5.8. Het standpunt van appellant dat de rechtbank heeft miskend dat het Uwv als organisatie één en ondeelbaar is en mitsdien één besluit had dienen af te gegeven omtrent de totale renteschade gaat er ten onrechte aan voorbij dat het Uwv belast is met de uitvoering van verschillende wetten en dat per wet – mede op basis van in die wet gegeven voorschriften – het recht van appellant dient te worden vastgesteld.
5.9. De Raad volgt appellant niet in zijn standpunt dat sprake is van overschrijding van de termijn als bedoeld in artikel 6 van het EVRM. Zoals de Raad in zijn uitspraak genoemd in 1.3 heeft vastgesteld is de termijn gemoeid met de juiste vaststelling van het recht op een WAO-uitkering overschreden en heeft vergoeding van schade plaatsgevonden.

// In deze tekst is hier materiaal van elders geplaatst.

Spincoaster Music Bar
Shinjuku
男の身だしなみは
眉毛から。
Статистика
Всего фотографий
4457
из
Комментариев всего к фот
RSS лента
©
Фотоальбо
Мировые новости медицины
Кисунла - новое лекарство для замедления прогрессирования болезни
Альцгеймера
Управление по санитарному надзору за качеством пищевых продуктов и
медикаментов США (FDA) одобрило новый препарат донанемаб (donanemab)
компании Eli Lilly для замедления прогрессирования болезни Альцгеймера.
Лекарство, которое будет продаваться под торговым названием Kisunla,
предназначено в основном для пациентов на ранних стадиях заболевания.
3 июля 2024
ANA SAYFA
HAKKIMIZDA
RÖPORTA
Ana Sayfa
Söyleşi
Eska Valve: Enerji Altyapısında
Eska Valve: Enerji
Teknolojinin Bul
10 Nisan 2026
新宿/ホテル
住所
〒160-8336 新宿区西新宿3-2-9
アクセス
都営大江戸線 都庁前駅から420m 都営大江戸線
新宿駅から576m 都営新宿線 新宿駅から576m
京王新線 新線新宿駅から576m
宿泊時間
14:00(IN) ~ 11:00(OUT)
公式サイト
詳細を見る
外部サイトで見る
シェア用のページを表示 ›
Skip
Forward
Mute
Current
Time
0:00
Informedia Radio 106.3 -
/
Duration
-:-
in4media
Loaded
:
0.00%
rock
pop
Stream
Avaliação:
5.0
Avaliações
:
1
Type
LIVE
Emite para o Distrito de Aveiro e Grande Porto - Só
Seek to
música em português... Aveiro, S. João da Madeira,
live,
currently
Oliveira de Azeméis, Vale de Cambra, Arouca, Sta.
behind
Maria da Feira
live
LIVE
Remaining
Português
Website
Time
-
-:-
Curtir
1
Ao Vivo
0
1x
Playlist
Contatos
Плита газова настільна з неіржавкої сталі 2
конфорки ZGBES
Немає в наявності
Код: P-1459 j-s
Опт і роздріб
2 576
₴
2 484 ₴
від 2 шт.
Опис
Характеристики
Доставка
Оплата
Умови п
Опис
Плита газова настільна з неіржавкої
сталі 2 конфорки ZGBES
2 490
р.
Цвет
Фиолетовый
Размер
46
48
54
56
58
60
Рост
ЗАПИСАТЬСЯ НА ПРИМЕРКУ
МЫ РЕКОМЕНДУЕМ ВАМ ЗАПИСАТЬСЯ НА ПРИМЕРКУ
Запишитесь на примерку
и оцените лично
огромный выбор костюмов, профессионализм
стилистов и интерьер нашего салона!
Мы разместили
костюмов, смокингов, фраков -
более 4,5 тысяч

5.10. De onderhavige procedure ziet op de vaststelling van de wettelijke rente in verband met de te laat betaalde WAO-uitkering. Er is sprake van een aparte van vorenbedoelde procedure te onderscheiden procedure. Vanaf de ontvangst van het bezwaarschrift van appellant bedoeld in 2.3 totdat de procedure met deze uitspraak is geëindigd zijn nog geen vier jaren verlopen. Van een overschrijding van de termijn van artikel 6 meerbedoeld is mitsdien geen sprake. De Raad verwijst naar zijn uitspraak van 29 oktober 2009, LJN BK3342, welke uitspraak ter zitting aan de orde is gesteld.
5.11. Het hoger beroep van appellant treft mitsdien geen doel. De aangevallen uitspraak dient te worden bevestigd.
5.12. Voor een proceskostenveroordeling zijn geen termen aanwezig.
De Centrale Raad van Beroep,
Bevestigt de aangevallen uitspraak.
Deze uitspraak is gedaan door J.W. Schuttel als voorzitter en J. Brand en J.P.M. Zeijen als leden, in tegenwoordigheid van R.L. Venneman als griffier. De beslissing is uitgesproken in het openbaar op 20 augustus 2010.